Replacing the p.get() with executor.awaitTermination(1, TimeUnit.SECONDS); would make the test green. But sure, I can only use this for a single promise per executor.

I don't think still having slight control over the promise after cancellation would be such a bad thing. On cancellation, the promise is pretty much "don't care", even if it does have side effects that you would want to avoid by making sure it is "gone". There is no means to obtain either result or exception of the promise returning after cancellation.

Do you see the rationale here? While you successfully expanded the "short running computational task" design of CompletableFutures to "long running tasks", the control over these long running tasks on cancellation is still lacking.

Hmmm... you might be right I could be doing this by nesting two promises. Using a chain does not work because there is no .whenCancelled() and all downstream stuff of the cancelled promise will of course not be executed.
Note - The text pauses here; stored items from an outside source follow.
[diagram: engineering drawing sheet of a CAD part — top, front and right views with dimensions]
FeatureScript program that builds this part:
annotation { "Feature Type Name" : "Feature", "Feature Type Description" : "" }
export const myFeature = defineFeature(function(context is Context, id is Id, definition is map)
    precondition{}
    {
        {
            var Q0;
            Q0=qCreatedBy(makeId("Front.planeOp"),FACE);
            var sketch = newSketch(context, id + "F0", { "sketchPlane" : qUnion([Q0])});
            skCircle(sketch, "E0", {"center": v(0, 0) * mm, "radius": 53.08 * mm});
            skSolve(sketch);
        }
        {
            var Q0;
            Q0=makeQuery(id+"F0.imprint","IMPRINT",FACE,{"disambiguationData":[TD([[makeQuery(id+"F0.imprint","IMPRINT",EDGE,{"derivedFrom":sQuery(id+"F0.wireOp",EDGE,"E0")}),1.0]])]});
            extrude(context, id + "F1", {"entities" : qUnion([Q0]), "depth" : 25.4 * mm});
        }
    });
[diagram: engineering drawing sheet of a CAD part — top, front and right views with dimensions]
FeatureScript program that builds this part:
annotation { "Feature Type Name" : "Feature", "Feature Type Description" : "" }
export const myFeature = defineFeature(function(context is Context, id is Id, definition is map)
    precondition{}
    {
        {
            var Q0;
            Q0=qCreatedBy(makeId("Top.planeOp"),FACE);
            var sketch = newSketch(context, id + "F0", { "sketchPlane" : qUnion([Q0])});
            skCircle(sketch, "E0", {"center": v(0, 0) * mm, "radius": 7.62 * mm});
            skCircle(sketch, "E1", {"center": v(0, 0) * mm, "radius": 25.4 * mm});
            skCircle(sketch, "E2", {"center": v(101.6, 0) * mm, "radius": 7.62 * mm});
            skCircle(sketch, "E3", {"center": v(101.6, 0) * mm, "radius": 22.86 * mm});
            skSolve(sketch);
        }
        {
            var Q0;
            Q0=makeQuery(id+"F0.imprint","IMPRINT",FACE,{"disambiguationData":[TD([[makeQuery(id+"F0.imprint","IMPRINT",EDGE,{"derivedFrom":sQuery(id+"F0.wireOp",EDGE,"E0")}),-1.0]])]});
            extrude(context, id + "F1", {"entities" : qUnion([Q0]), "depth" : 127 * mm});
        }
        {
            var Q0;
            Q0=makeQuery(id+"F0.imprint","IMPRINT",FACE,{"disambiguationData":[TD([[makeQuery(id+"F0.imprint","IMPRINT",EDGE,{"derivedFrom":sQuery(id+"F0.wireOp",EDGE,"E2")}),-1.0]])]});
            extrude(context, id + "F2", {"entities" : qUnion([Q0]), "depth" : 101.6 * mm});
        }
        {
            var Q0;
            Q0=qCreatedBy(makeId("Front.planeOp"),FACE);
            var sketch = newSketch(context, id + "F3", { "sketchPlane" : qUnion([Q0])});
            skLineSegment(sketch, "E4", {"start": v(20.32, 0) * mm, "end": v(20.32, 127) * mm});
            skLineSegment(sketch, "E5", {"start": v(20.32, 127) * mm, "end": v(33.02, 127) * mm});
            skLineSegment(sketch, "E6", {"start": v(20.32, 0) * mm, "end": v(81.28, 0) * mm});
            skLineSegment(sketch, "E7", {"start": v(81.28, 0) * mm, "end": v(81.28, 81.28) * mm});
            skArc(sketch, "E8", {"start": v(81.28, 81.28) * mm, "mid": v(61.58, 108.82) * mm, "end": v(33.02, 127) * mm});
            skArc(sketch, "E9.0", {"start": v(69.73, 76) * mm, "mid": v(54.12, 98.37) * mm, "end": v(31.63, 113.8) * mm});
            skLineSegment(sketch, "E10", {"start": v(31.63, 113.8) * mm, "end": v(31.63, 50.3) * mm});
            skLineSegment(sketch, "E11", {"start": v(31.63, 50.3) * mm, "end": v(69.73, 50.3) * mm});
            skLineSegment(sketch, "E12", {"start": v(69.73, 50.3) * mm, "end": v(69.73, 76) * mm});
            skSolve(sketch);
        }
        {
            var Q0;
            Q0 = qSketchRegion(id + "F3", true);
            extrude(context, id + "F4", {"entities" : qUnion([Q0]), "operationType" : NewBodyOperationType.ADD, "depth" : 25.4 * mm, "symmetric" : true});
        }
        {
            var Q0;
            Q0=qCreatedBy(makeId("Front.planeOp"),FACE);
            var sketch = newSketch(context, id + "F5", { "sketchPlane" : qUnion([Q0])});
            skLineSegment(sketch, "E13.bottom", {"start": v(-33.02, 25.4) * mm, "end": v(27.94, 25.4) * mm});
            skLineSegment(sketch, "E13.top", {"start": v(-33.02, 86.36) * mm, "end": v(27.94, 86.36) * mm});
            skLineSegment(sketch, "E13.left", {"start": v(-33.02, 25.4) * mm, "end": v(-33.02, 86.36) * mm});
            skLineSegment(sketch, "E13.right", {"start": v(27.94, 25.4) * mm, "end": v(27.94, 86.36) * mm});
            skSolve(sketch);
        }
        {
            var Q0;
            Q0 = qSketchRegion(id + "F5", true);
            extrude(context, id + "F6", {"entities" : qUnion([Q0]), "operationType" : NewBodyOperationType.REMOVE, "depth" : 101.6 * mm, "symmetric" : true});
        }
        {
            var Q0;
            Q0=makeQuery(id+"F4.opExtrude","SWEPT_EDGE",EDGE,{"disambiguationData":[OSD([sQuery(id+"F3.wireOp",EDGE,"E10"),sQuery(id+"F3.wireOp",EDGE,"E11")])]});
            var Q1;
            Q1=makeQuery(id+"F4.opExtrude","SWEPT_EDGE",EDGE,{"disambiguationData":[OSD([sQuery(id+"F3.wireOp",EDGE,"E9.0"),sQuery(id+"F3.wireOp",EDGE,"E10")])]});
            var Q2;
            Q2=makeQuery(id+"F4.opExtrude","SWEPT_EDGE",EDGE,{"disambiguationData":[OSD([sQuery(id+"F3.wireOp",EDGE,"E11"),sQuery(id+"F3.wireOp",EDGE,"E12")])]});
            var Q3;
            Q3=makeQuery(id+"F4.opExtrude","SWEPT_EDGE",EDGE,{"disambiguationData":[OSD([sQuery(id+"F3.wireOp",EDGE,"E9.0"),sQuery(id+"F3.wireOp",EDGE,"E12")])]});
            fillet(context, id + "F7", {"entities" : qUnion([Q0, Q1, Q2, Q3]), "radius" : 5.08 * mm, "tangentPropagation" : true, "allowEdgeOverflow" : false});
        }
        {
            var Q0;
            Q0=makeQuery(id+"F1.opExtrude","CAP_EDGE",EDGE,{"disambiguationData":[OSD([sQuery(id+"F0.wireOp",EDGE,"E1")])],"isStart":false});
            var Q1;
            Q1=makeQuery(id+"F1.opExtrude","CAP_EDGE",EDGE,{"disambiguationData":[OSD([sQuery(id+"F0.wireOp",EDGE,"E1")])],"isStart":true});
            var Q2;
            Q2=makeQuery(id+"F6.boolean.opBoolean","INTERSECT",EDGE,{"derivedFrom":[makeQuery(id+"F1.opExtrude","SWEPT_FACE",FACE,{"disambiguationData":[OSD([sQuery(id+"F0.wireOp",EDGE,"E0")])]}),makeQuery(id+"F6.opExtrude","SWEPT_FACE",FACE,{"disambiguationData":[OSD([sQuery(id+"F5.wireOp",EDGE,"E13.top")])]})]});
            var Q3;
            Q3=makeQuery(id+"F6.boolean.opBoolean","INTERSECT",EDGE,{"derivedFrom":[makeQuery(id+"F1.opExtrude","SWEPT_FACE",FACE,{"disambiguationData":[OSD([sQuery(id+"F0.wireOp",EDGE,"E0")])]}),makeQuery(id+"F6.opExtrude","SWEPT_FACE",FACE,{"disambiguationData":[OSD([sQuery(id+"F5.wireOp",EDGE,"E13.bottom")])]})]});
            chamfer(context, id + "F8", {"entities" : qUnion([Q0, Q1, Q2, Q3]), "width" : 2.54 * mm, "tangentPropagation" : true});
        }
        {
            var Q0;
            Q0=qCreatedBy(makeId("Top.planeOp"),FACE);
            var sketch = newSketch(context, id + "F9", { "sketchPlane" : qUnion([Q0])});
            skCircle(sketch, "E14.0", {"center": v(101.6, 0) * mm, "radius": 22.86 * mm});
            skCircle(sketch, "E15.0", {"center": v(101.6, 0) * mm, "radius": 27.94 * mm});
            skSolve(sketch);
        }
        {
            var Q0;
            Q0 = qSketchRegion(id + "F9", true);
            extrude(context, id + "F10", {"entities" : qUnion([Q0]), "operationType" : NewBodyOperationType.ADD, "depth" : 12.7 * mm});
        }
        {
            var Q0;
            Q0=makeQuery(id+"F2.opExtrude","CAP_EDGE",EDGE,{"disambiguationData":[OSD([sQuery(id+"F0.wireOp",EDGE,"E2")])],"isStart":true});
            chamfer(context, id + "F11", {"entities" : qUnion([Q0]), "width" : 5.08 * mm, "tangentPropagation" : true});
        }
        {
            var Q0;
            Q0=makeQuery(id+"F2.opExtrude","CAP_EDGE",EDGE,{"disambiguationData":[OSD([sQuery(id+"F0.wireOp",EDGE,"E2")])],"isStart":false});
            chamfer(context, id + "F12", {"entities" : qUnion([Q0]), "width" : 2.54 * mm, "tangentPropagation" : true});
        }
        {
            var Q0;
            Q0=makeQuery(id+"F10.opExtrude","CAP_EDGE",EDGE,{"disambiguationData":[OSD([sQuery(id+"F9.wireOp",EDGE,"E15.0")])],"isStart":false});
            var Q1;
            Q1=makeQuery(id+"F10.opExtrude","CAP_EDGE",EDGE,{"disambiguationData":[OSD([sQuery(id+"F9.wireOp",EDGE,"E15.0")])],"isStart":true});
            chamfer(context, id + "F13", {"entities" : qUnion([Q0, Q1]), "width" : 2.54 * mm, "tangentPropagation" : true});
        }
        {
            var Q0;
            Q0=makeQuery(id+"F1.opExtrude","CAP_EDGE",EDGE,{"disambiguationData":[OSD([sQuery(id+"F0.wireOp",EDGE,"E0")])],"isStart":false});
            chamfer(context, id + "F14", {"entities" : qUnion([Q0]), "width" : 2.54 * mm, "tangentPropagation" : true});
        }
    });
See, cancellation implies thread interruption, and it's somewhat cooperative activity between outer code that calls Promise.cancel and thread runnable block that reacts to interruption request. You are using long-running blocking calls inside InterruptedException handler of the thread body -- and it will never receive another request for interruption - while promise is already resolved as cancelled.

And yes, you need a pair of coordinated promises -- one for primary execution path, the second one for long-running cleanup after interruption

Btw, it would be better (both safer and simpler) if you return State from Supplier, i.e. uses Promise -- this way you will solve all the shortcomings of the coordination of the mutable state inside/outside supplier.

I'll give up. My wrapper workaround works for my use cases, no need for you to change the limited design of your library. But you do realise that the State class is from your own unit testing code and that this was only an example for proving my case?